**Problem statement**:
Reply with one number: the count of lines in the records below that hold "throw".

**Data**:
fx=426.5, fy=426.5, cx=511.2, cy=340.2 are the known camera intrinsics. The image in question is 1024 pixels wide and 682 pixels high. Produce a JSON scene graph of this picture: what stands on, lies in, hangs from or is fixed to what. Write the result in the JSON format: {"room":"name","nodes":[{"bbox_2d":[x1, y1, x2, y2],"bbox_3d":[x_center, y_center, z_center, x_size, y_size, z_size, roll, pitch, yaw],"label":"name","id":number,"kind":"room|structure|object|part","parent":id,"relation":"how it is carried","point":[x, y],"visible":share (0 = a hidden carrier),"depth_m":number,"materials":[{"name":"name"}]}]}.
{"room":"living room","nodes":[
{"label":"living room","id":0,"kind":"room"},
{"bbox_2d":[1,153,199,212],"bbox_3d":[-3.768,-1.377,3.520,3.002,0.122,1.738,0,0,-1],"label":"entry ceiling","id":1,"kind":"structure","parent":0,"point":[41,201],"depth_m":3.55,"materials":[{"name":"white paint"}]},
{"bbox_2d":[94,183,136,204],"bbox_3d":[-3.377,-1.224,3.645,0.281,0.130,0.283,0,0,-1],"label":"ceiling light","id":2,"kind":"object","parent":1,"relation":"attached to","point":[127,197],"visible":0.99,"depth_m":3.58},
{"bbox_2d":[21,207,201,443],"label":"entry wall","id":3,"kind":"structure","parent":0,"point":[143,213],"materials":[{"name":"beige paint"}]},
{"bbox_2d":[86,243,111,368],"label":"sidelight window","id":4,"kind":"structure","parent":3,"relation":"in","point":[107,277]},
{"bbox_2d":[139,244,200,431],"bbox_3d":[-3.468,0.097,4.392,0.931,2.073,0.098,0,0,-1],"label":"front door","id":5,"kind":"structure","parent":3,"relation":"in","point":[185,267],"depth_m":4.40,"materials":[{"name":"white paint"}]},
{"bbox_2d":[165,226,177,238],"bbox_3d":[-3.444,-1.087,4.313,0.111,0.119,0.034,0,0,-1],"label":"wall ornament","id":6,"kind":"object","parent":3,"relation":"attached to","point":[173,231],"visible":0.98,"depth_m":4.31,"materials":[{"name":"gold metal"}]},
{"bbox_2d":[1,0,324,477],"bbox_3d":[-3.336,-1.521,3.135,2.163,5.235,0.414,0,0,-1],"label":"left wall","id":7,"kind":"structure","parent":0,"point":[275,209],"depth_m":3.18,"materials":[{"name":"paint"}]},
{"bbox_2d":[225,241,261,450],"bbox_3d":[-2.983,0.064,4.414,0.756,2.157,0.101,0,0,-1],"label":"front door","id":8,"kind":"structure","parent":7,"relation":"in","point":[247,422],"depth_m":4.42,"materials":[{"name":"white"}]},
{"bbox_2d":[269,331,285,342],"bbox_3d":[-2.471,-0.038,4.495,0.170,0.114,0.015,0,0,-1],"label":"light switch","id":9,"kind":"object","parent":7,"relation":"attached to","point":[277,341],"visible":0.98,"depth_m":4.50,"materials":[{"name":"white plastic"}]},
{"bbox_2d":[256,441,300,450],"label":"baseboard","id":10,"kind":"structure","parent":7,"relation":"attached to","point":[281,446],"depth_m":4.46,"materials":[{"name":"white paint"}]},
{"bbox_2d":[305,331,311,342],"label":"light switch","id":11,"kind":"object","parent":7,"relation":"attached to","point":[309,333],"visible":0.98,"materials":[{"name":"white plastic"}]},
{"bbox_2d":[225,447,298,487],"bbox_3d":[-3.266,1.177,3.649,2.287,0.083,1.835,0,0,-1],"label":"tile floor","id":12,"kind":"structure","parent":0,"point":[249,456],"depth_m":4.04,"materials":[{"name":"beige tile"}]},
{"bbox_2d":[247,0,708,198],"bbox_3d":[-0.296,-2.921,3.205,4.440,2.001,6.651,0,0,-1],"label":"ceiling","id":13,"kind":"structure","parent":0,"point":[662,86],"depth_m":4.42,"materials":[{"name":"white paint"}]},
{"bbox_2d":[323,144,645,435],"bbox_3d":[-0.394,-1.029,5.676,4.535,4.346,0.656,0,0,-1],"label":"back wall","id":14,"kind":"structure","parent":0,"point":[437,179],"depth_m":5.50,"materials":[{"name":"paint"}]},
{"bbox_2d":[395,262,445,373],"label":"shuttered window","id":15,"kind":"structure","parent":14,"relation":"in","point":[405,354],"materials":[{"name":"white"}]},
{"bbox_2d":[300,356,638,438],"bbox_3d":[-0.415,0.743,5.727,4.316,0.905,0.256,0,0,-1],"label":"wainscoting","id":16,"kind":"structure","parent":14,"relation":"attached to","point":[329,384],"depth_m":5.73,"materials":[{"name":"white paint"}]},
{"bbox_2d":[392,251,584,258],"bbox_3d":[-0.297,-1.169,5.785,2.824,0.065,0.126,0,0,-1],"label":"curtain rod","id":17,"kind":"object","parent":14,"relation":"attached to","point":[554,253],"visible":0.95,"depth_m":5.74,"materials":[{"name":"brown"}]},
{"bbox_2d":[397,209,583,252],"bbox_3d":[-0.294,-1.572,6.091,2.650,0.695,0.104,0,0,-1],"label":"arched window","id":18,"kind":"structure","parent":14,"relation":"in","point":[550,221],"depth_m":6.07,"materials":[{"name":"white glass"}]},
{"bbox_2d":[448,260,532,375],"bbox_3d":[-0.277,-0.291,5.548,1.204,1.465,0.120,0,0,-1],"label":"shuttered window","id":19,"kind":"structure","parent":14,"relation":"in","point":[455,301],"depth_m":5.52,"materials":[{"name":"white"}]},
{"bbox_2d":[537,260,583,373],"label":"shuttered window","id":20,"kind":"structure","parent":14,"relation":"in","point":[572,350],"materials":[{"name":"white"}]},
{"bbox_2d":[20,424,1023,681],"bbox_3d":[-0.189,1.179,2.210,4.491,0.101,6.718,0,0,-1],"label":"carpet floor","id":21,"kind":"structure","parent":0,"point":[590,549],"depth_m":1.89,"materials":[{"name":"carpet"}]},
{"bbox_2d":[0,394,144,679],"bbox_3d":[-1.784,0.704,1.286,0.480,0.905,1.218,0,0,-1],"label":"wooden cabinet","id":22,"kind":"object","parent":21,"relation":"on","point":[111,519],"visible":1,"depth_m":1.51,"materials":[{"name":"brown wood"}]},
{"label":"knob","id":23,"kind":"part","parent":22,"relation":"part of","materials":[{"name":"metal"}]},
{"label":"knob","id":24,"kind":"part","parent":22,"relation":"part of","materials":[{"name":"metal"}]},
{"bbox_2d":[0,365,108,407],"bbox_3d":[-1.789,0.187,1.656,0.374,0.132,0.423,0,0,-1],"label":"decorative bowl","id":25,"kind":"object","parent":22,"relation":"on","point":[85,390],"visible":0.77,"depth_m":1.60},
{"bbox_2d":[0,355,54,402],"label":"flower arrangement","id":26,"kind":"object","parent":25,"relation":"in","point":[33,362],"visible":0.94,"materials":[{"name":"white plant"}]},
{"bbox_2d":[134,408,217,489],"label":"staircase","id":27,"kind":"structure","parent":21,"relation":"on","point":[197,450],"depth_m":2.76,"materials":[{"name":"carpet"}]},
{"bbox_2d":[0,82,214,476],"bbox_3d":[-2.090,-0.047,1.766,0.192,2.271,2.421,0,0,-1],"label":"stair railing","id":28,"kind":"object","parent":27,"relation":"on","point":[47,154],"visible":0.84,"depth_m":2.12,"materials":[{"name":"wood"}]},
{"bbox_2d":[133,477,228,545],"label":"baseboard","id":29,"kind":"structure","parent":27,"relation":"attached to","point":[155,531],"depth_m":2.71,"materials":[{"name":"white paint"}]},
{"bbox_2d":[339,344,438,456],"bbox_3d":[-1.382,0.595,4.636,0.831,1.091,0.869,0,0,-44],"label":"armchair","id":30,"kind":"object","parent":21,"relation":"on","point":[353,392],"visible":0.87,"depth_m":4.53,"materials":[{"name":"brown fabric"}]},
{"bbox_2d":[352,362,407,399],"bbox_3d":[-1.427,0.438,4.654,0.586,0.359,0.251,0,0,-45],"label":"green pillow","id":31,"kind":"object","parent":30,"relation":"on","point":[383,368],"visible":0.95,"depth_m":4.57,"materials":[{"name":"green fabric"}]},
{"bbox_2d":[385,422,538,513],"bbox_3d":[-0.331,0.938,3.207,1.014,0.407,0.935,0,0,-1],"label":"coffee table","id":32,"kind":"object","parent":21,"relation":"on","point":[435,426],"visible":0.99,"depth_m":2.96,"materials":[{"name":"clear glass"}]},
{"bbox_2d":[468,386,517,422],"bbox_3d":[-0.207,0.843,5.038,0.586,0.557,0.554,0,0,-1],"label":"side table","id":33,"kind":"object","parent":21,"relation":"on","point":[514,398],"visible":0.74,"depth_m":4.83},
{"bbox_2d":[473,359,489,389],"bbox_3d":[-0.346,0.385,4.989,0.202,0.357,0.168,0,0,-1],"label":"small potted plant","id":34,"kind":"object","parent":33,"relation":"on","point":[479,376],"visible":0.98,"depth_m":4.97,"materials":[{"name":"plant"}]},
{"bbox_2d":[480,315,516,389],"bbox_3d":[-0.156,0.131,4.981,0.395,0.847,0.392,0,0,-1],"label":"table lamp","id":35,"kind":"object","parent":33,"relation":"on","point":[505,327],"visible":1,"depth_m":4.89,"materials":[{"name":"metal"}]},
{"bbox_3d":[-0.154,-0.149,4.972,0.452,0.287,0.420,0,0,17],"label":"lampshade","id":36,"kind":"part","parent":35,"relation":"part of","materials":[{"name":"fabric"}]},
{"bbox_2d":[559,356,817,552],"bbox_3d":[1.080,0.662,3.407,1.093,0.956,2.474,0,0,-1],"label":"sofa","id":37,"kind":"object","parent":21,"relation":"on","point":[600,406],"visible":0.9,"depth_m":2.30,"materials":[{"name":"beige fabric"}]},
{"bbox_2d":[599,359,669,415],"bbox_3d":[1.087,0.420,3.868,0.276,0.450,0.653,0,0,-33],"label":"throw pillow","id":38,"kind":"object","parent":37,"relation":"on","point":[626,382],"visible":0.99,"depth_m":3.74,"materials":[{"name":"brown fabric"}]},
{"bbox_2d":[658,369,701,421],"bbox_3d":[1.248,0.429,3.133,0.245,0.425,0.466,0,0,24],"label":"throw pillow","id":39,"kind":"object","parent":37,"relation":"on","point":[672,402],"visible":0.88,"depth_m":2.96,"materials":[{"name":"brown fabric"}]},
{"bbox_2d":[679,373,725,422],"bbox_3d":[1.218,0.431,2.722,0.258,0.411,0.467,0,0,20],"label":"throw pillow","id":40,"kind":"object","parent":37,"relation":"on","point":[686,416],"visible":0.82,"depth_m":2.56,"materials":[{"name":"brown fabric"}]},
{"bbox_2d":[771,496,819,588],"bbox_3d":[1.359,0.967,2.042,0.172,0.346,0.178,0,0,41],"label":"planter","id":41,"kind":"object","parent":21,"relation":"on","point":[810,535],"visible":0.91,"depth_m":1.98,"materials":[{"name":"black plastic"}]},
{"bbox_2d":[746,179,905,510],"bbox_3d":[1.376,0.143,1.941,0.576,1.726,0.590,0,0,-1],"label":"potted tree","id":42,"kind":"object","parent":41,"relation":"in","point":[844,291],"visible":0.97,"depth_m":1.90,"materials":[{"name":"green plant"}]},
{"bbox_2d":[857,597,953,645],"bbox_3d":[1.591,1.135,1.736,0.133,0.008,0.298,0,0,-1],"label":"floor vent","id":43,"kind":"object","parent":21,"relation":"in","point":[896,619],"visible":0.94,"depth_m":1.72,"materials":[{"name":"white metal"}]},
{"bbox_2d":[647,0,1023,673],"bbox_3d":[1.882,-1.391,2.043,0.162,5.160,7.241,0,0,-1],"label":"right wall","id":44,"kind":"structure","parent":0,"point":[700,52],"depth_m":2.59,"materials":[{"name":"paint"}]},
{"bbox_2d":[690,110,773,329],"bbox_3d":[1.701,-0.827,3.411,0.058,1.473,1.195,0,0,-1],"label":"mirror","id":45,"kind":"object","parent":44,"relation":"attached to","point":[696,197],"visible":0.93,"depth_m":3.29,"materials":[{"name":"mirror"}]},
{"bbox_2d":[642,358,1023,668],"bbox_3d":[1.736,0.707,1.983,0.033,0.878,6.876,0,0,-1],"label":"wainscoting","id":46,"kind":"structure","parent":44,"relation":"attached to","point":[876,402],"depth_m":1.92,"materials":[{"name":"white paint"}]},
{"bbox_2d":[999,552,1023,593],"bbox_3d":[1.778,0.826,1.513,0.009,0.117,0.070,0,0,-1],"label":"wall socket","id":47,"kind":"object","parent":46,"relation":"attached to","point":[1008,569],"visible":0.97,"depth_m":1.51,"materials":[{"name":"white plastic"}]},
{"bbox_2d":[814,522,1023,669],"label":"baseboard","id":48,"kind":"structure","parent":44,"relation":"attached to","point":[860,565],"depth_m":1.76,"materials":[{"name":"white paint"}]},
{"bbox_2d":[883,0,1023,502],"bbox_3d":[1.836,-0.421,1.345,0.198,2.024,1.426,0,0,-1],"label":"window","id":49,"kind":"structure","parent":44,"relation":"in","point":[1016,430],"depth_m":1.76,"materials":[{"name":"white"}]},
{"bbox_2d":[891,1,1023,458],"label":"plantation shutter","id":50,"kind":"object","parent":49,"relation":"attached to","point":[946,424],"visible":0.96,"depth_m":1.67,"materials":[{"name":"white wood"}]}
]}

**Your solution**:
3